◆ **Directions for this task**: Reproduce the lines below word for word, leaving the pictures out of your answer.

(Exercise data Opens)

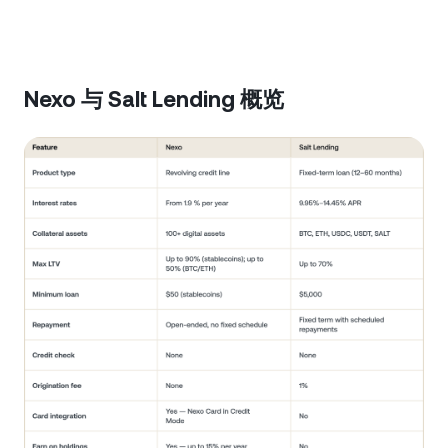
Nexo 与 Salt Lending 概览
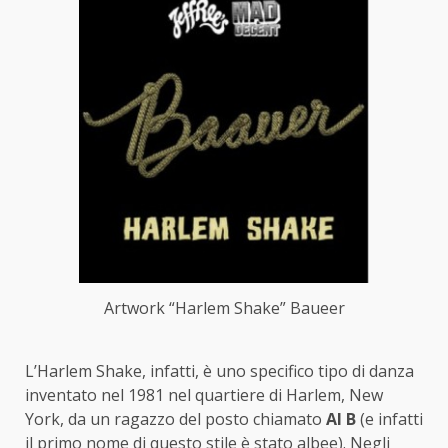
Artwork “Harlem Shake” Baueer
L’Harlem Shake, infatti, è uno specifico tipo di danza
inventato nel 1981 nel quartiere di Harlem, New
York, da un ragazzo del posto chiamato
Al B
(e infatti
il primo nome di questo stile è stato albee). Negli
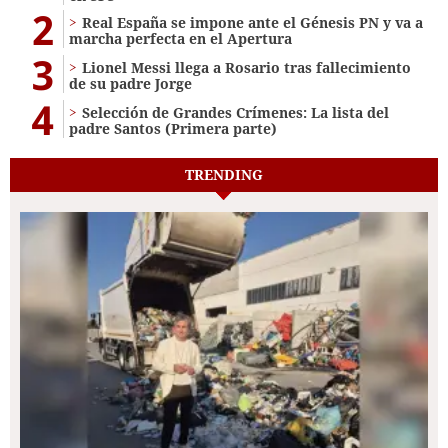
2
Real España se impone ante el Génesis PN y va a
marcha perfecta en el Apertura
3
Lionel Messi llega a Rosario tras fallecimiento
de su padre Jorge
4
Selección de Grandes Crímenes: La lista del
padre Santos (Primera parte)
TRENDING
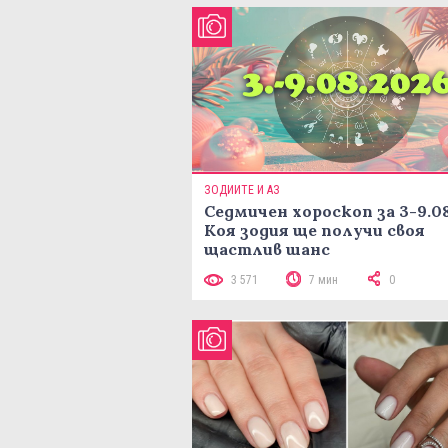
ЗОДИИТЕ И АЗ
Седмичен хороскоп за 3-9.08
Коя зодия ще получи своя
щастлив шанс
3 571
7 мин
0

(Exercise data Closes)

◆ **Written solution**:
Nexo 与 Salt Lending 概览
Artwork “Harlem Shake” Baueer
L’Harlem Shake, infatti, è uno specifico tipo di danza
inventato nel 1981 nel quartiere di Harlem, New
York, da un ragazzo del posto chiamato
Al B
(e infatti
il primo nome di questo stile è stato albee). Negli
2
Real España se impone ante el Génesis PN y va a
marcha perfecta en el Apertura
3
Lionel Messi llega a Rosario tras fallecimiento
de su padre Jorge
4
Selección de Grandes Crímenes: La lista del
padre Santos (Primera parte)
TRENDING
ЗОДИИТЕ И АЗ
Седмичен хороскоп за 3-9.08
Коя зодия ще получи своя
щастлив шанс
3 571
7 мин
0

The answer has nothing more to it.